Le Néo Rétro se nomme Néo Sport chez Kawasaki pour souligner que bien que vintage dans l'esprit, ces machines n'en sont pas moins sportives dans l'âme comme souvent chez les verts. Cet essai de la Kawasaki Z900 RS année 2026 fleure bon la naphtaline.
Essai Kawasaki Z900 RS
Kawasaki comme d'autres marques, surfe sur le vintage qui s'installe dans tous les recoins de nos vies pour proposer des machines qui fleurent bon la naphtaline, au moins par les détails esthétiques qui prennent leurs inspirations sur la fameuse Z1. Pour 2026, on trouve sur cette Kawasaki Z900 RS une selle large, basse et épaisse comme avant, des silencieux chromés de type mégaphone mais aussi, et c'est assez rare pour le souligner, un tableau de bord analogique donc avec des aiguilles et pas une dalle TFT comme chez d'autres.
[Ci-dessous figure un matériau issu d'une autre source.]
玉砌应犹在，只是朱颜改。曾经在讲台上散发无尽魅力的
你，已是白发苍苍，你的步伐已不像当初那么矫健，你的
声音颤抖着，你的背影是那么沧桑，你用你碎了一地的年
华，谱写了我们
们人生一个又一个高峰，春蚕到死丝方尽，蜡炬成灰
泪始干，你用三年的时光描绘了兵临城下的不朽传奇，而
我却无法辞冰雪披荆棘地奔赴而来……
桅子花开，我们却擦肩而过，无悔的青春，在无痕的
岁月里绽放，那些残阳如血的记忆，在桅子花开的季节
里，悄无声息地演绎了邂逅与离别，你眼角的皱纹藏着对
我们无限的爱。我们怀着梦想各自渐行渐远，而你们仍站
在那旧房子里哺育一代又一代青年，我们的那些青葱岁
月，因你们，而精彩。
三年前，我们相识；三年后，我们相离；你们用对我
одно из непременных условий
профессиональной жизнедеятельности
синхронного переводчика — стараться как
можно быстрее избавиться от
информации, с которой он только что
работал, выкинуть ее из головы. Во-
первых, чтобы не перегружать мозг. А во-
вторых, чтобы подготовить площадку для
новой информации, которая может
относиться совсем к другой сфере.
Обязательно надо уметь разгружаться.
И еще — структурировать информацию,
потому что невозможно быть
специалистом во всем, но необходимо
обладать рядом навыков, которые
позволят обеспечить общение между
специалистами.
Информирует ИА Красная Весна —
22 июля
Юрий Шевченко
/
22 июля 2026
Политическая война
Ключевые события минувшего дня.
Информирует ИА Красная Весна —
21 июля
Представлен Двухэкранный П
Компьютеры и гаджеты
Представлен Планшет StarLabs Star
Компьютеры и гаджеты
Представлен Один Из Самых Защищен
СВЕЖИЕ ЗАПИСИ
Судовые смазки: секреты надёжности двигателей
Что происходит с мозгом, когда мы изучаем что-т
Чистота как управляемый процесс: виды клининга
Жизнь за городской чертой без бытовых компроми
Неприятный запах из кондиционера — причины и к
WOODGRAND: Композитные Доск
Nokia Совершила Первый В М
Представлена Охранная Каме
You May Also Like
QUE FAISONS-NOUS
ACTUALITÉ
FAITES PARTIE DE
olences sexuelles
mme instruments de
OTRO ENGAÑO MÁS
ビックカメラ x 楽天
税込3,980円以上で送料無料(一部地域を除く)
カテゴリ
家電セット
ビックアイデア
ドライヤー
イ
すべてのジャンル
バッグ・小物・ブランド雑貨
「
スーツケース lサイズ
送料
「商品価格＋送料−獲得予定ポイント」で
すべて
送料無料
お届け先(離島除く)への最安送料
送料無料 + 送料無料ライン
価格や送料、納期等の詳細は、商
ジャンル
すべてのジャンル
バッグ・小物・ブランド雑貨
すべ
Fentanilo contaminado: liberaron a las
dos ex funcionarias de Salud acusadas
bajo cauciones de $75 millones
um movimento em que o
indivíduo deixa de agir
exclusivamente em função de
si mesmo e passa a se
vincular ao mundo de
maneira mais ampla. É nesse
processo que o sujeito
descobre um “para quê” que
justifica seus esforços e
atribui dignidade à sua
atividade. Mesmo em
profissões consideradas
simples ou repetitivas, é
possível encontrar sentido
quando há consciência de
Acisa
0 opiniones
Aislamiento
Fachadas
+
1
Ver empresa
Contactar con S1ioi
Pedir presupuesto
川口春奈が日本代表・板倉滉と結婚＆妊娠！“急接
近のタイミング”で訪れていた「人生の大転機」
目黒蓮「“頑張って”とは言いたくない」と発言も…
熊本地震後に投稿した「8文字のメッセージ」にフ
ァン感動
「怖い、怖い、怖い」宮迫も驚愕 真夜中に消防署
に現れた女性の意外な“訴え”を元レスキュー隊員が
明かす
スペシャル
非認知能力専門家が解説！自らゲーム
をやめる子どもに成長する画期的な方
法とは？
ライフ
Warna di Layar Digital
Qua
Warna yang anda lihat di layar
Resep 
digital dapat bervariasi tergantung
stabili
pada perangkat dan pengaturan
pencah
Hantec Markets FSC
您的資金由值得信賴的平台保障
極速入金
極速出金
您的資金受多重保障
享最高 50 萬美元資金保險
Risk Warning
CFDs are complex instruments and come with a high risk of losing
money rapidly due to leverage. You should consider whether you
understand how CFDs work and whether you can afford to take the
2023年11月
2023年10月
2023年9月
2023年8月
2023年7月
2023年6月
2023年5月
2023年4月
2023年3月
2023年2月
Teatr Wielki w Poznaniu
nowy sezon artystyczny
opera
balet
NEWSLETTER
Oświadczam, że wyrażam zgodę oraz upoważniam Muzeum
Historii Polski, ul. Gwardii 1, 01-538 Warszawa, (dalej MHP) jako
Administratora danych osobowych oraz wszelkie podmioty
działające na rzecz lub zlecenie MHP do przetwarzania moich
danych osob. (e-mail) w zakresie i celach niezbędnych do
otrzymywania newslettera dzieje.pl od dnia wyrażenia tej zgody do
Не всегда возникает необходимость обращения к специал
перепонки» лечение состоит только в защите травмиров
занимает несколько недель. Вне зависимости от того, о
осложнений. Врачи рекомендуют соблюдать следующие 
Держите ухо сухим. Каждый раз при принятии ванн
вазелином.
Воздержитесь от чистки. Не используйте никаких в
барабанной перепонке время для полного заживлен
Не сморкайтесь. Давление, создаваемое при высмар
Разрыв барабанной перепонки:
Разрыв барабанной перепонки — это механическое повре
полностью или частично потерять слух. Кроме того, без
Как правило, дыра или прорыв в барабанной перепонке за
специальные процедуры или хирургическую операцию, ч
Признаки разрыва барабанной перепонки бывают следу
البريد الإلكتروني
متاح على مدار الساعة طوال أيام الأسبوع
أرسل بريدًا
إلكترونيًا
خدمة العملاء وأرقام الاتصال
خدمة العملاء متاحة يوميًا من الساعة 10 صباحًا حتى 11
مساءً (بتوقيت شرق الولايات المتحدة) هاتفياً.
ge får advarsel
Sur ce plan là, il faut admettre que Kawasaki n'a pas fait de fausse note.
Des performances ajustées
On pourrait penser qu'entre la Z900 et la Z900 RS, tout n'est qu'une question de look mais pas du tout. Le moteur n'affiche pas les mêmes performances et la couronne a une dent de moins sur la RS. Seul le couple est quasiment identique entre ces deux machines. Du côté de la puissance, la RS rend 8 chevaux à la Z900 standard pour un total de 116 chevaux qui semblent largement suffisant pour ce type de moto à l'esprit rétro. Les rapports de boîte sont les mêmes, seule la transmission finale change entre ces deux Kawasaki. Ces petits ajustements sont là pour offrir à la RS un comportement plus tempéré que la Z900 mais l'écart reste tout de même assez faible sur le papier pour les performances comme pour la consommation qui s'établie à 5 L/100km sur la fiche technique mais presque 7 litres en roulage mixte lors de cet essai (6,8 L/100 km précisément).
Moteur identique à la Z900 et la Z900 RS mais pas avec les mêmes performances
Au guidon on retrouve toute la souplesse de ce 4 cylindres qui permet de rouler en 6e à 50 km/h en ronronnant à 2000 tr/min. A ce régime, on peut même repartir tranquillement, donc si vous avez la flemme de passer les rapports, vous pouvez rouler en 6e tout le temps ou presque. Ce serait dommage parce que c'est à partir de 6000 tr/min que le moteur se lâche. Là-haut, le moteur prend des tours (la zone rouge est à 11000) et même s'il y a 8 chevaux de moins que sur la Z900, on retrouve toute la rage qu'on lui connait. Ce qu'on apprécie, c'est aussi la musique qui va accompagner ces envolées avec cet échappement. On peut regretter qu'il n'y ait qu'un unique silencieux à droite et rien à gauche pour le style, mais la sonorité est très réussie. On peut aussi pinailler sur le shifter bien néo pour sa part, qui fonctionne à la montée comme à la descente, mais qui est un peu sec. Il manque un peu de douceur pour accompagner ce moteur bien plein et un peu plus sage, mais pas trop non plus, que sur la Z900 pour rester dans l'esprit rétro. Ce 4 cylindres correspond totalement à ce qu'on attendait connaissant la Z900 et le côté sportif des verts.